Of this latter group, pipelines are unique in that they fulfill both of the functions of building – they provide the means to move the gas or the oil and they serve to contain the commodity because oil and gas, unlike boxes and people and computers, are fugacious, they flow. If they’re not contained, they can leak all over the place. Kind of like what seems to happen in BP’s pipelines in Alaska.
It’s those pesky BP pipeline leaks that tell folks that the company is perhaps missing one or more of 16th century English poet Sir Henry Wotton’s three elements of building well: commodity, firmness and delight. “Commodity” refers, wouldn’t you know, to the usefulness of the thing being built – if it’s not useful, why build it? “Firmness” is the strength of the structure – if it’s weak, it will fail. And last, “delight” means the pleasure given by the thing being built. Is it designed to please the eye, is it a structure worth looking at?
Unless you love the sight of a pipeline, it looks like BP only hit one nail on the head.
Why is the attention to these three elements so important? It’s just a building, a road, a pipeline after all. Well, no, it’s not. If a building, it can expect to live a hundred years. If a road, centuries, like those of the Romans, and if a pipeline, 60 years or more.
Good builders know this. So did John Ruskin, the 19th century English art critic, who taught that “when we build, let us think we build for ever.”

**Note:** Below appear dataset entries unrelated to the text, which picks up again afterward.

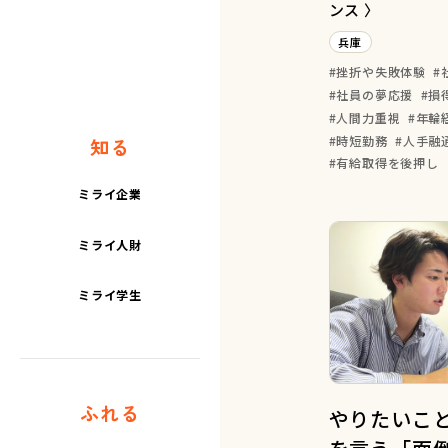
ンス 〉
兵庫
挫折や失敗体験
社員の夢応援
損
人間力重視
年輪
時短勤務
人手融
知る
有給取得を後押し
ミライ企業
ミライ人財
ミライ学生
ふれる
やりたいこ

Engineers ought to know this. That’s what the little iron ring on the small finger of their dominant hand is all about. It’s put there to remind new engineers of the duty of care they owe to those who will use their designs.
But, sadly, not all that is planned to be built actually gets there. Money runs out, clients change their minds, the gas fields dry up, dreams die.

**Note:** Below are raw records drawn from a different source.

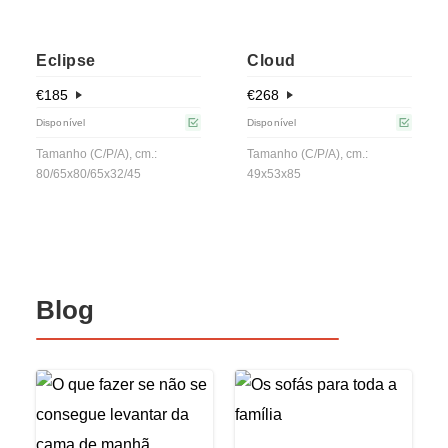
Eclipse
Cloud
€
185
€
268
Disponível
Disponível
Tamanho (C/P/A), cm.:
Tamanho (C/P/A), cm.:
80/65x80/65x32/45
49x53x85
Blog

That may be today’s risk with the Mackenzie Gas Project. The dream may die. Shrinking continental demand, the recession, significantly increased supply (whether from newly developing shale formations or distant liquefaction terminals), falling prices, rising costs, unsettled land claims and a burdensome regulatory regime may all conspire to put an end to the dream.
And, oddly enough, just like the poets and the artists who spoke of the standards for building, it was another artist, Shakespeare, who set out for us how a planned building may come to meet such a sad fate. We find it in Henry IV, Part 2, written way back in 1597.
As the Archbishop and his three fellow conspirators meet to plan their next move against King Henry and his armies, it is Lord Bardolph who uses a building metaphor to caution against overconfidence in their campaign.
Let us remember, says Bardolph, that we begin by surveying what we mean to build, then, with the idea of what we want clearly in mind, we “rate the cost of the erection,” and, if we can’t afford it, go back to the drawing board for a new design. And, if that doesn’t work, we give it all up, we “at last desist to build at all.”
This, then, is the challenge for the Mackenzie Gas Project – to have the ability to overcome all the issues it faces and, for the good of the North and its people, actually get built. We must not desist, for, if we do not build, the North will suffer long.
And so, with luck, the pipeline goes ahead, the future is bright, the North grows, and the gas – and royalties – flows south.
But at least we get Henry Wooten’s three elements, the commodity, the firmness and the delight. Well, actually, we don’t get the delight (and not just because you might not like the site of a pipeline): The damned thing will be buried three feet under ground.